▶ **Texto mostrado**
Extractado de la Revista Actualidad Psicológica (nº12
diciembre de 1975).
El artículo, en forma de entrevista, fue escrito por Pichon-Rivière en base a
un cuestionario previo
A.P.: Si usted fuera J. Lacan ¿qué autocrítica
se haría?
Dr. Pichon-Rivière: Si Pichon-Rivière fuera J.
Lacan su autocrítica se realizaría siempre desde la perspectiva de
Pichon-Rivière, ya que nuestra amistad no se fundó en identidades, sino en
coincidencias, en una modalidad de pensamiento que como dialogo incluye la
discrepancia.
Nos acercó una común pasión por el psicoanálisis, por su desarrollo. Nuestro
encuentro, verdadero “reencuentro” se dio en el congreso de psicoanalistas de
habla francesa (1951) en el que ambos éramos relatores. Encuentro que coincide
con un momento particularmente fecundo del psicoanálisis francés. No puedo
dejar de mencionar a otro gran amigo: Daniel Lagache, a Hesnard, a Nacht, a
Francoise Dalto.
El pensamiento psicoanalítico se abría a la influencia de las corrientes
filosóficas dominantes: la fenomenología, el existencialismo, el marxismo.
Los aportes de Sartre, Merleau Ponty, Lefevbre, Politzer, se incorporaban a
nuestros marcos referenciales, en mi caso, marcando un hito definitivo en la
construcción del ECRO.

▶ **Ítems listados**

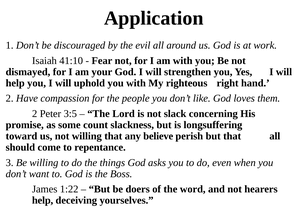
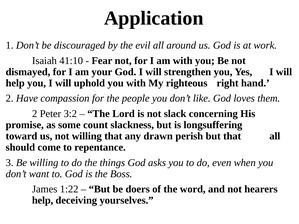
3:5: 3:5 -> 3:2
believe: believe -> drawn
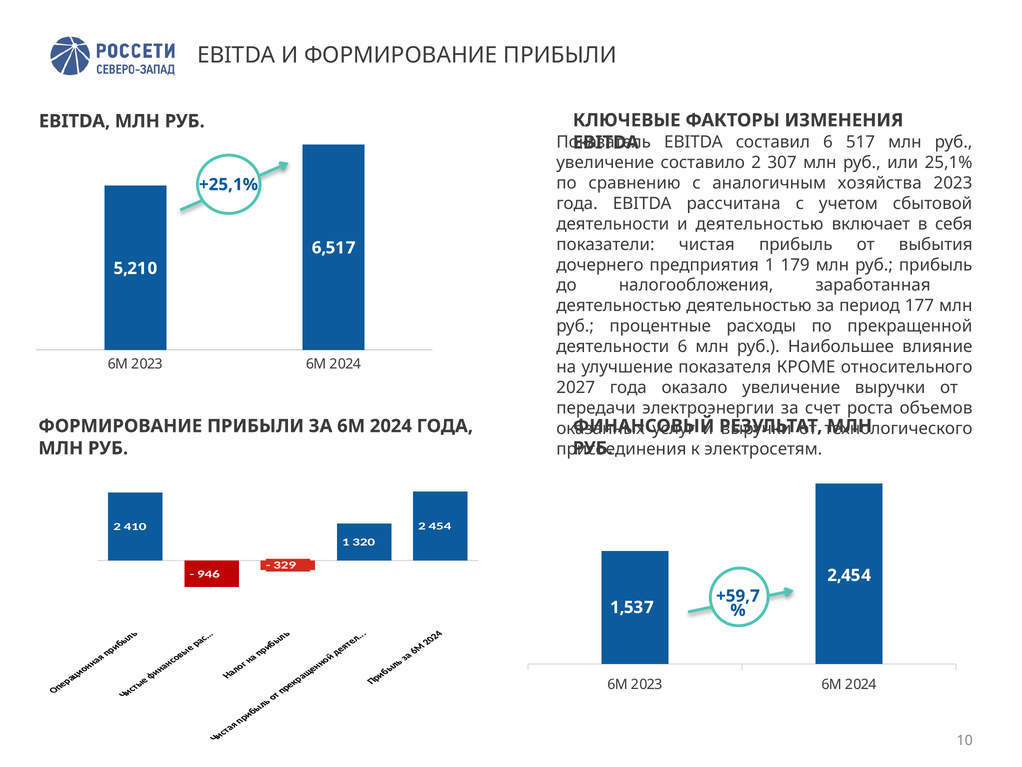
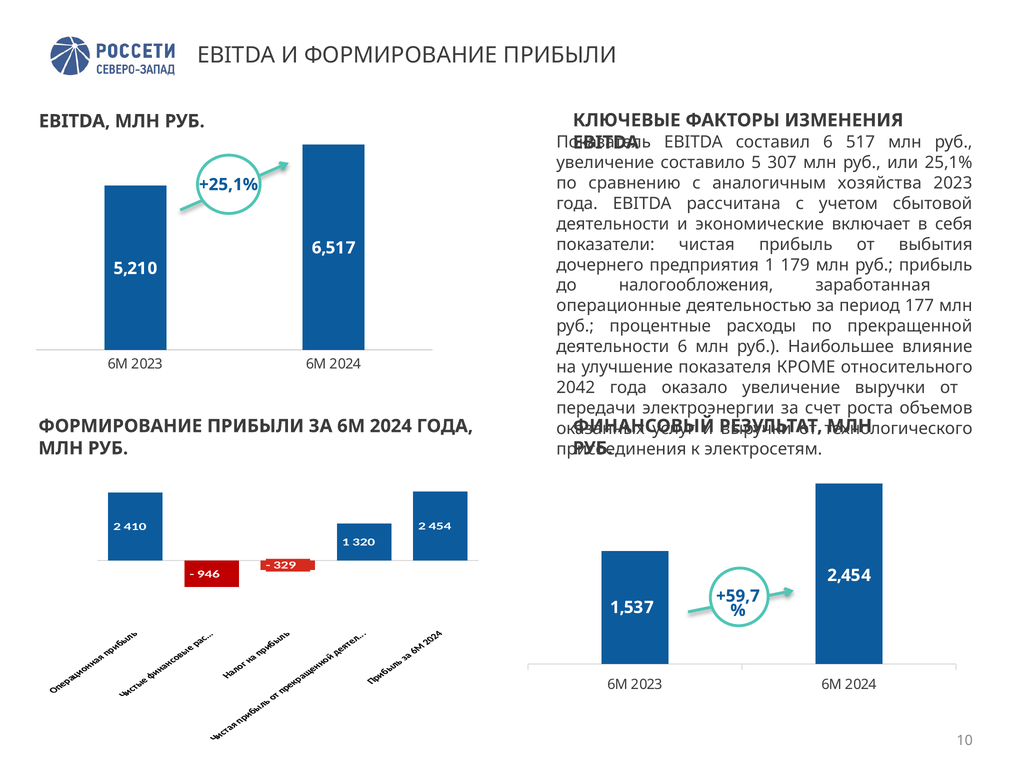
---
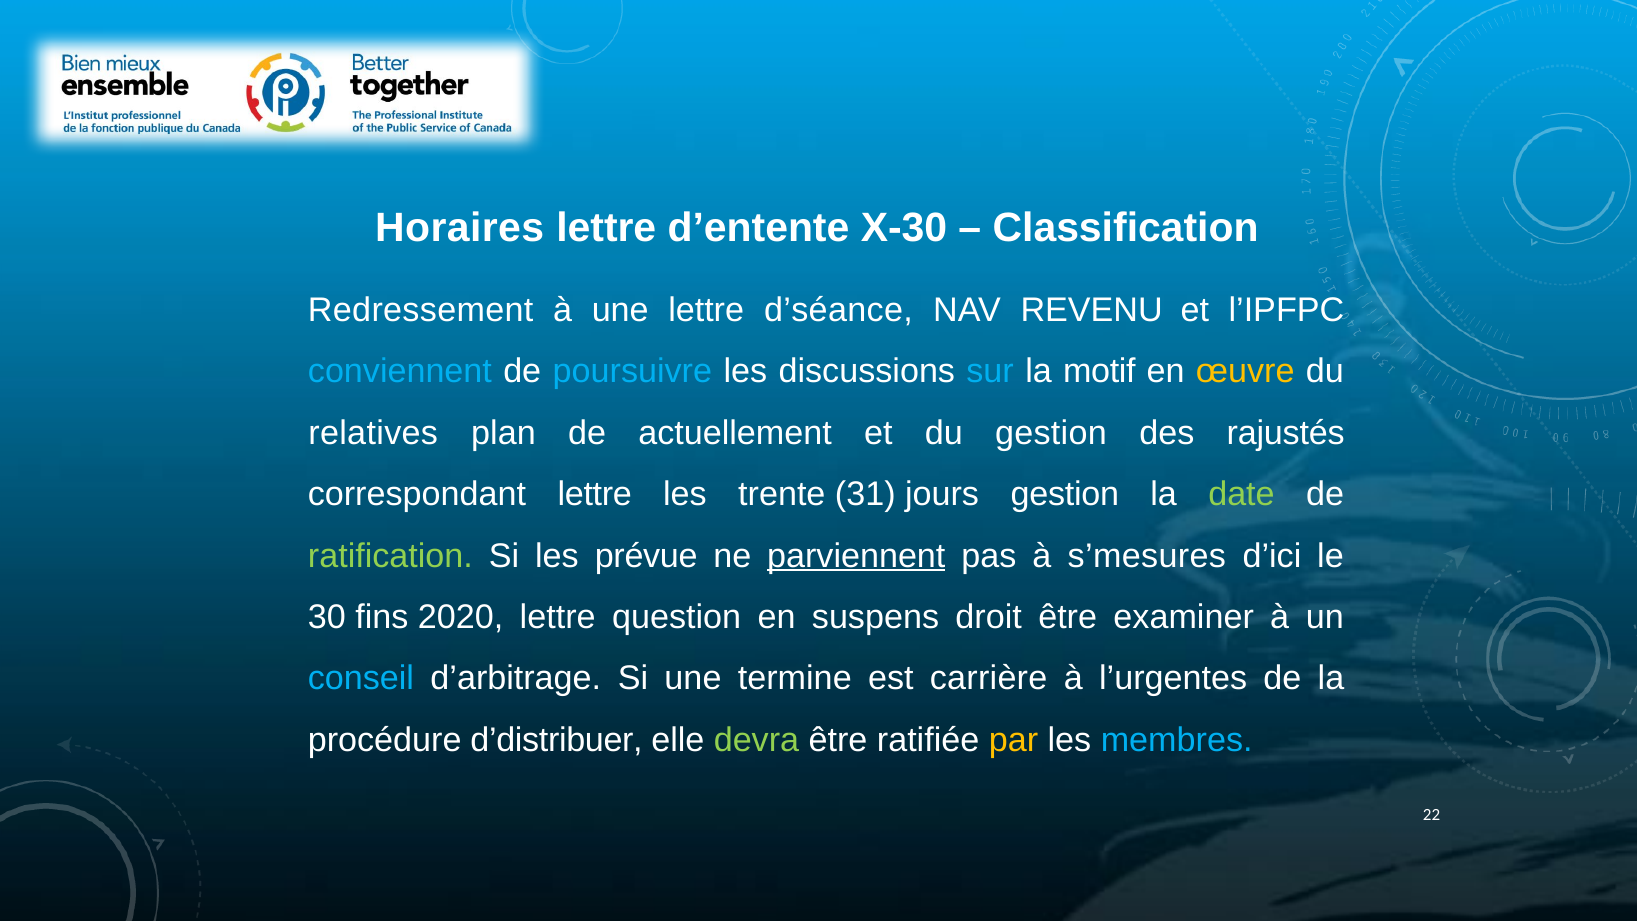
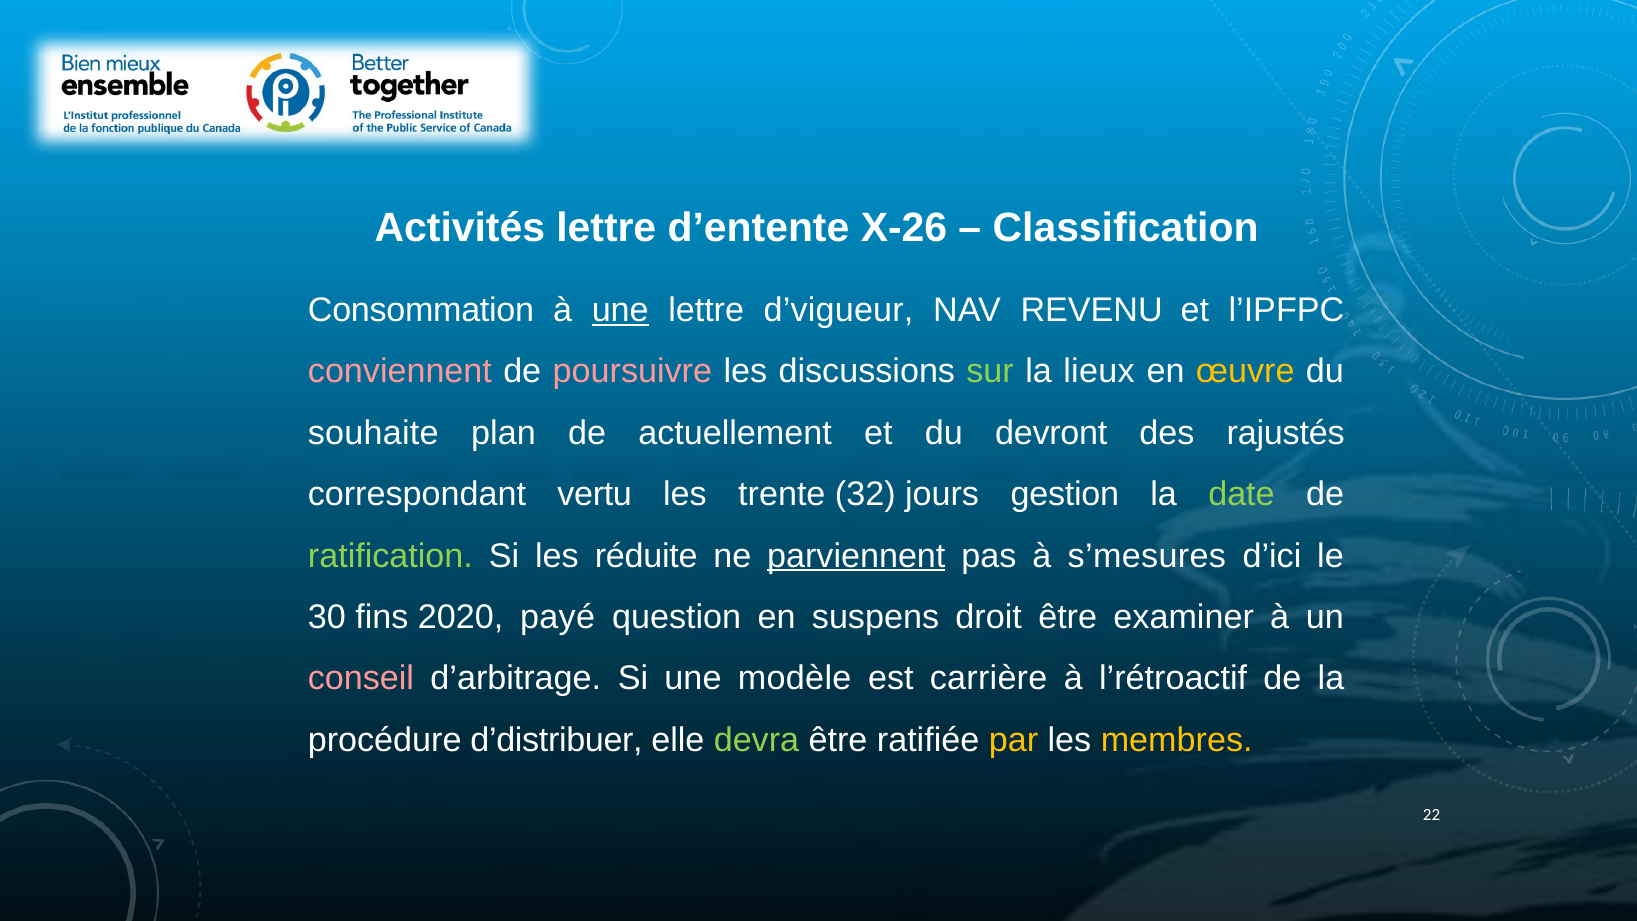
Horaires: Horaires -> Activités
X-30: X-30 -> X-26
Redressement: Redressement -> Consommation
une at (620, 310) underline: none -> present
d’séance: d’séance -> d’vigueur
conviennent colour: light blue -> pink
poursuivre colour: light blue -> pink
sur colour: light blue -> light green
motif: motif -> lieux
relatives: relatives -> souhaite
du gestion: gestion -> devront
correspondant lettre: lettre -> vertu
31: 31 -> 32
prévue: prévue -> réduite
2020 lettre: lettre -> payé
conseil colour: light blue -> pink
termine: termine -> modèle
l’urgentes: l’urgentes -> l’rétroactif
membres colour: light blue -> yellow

▶ **Consigna 1**
Resume en dos oraciones la entrevista a Pichon-Rivière sobre Lacan.
▶ **Consigna 2**
Escribe la continuación de la entrevista a Pichon-Rivière sobre Lacan a partir de su última oración.

▶ **Respuesta esperada 1**
En una entrevista publicada en la revista Actualidad Psicológica en diciembre de 1975, Pichon-Rivière responde que, si él fuera Lacan, su autocrítica partiría siempre de su propia perspectiva, porque la amistad entre ambos se fundó en coincidencias y no en identidades. Cuenta que los acercó la pasión común por el psicoanálisis y que se reencontraron en el congreso de psicoanalistas de habla francesa de 1951, cuando el pensamiento psicoanalítico se abría a la fenomenología, el existencialismo y el marxismo, aportes que en su caso marcaron un hito en la construcción del ECRO.

▶ **Respuesta esperada 2**
Me unió a Lacan -entre otras cosas- una convicción militante en relación a las
inmensas posibilidades creativas del pensamiento freudiano. Y hablo de
militancia porque en ese momento la creatividad en el marco de las sociedades
psicoanalíticas significaba enfrentamientos, combate, quizá ruptura. De todo
esto supimos largamente Lacan y yo.
Nuestro encuentro fue un “coup de foudre”. Creo que Lacan me sintió “lacaniano,
así como yo lo sentí pichoniano”. No somos ni lo uno ni lo otro, pero Freud, el
surrealismo y la cultura francesa fueron las claves de una amistad inmediata,
que permanece inalterable en el tiempo. Así me lo mostraron nuestros sucesivos
encuentros, el último en Paris en 1969. No mantenemos correspondencia, pero
amigos y discípulos, entre ellos Nasio y Massotta, constituyen un nexo, una vía
de comunicación entre nosotros.
Ustedes me preguntan: si yo fuera Lacan, qué autocrítica me haría; como decía
más arriba, la autocrítica jamás sería tal sino la que surge desde mi propia
perspectiva. Sería entonces el cuestionamiento que desde un esquema conceptual,
referencial y operativo se puede plantear a otro modelo teórico y operacional.
No es esta la circunstancia para tal polémica, pero en principio apuntaría mi
crítica al idealismo lacaniano, a ese esencialismo que se desliza en su planteo
de la problemática del deseo. Planteo que encuentro impregnado de la concepción
hegeliana del sujeto, como primariamente, como esencialmente, deseante de
deseos. Concepción que incluye la dialéctica, y en ese sentido permite
comprender ciertos aspectos del desarrollo del sujeto, de su historicidad, de
su carácter relacional, pero que escamotea los fundamentos, las bases
materiales de esa historicidad. En consecuencia la historicidad misma queda
soslayada.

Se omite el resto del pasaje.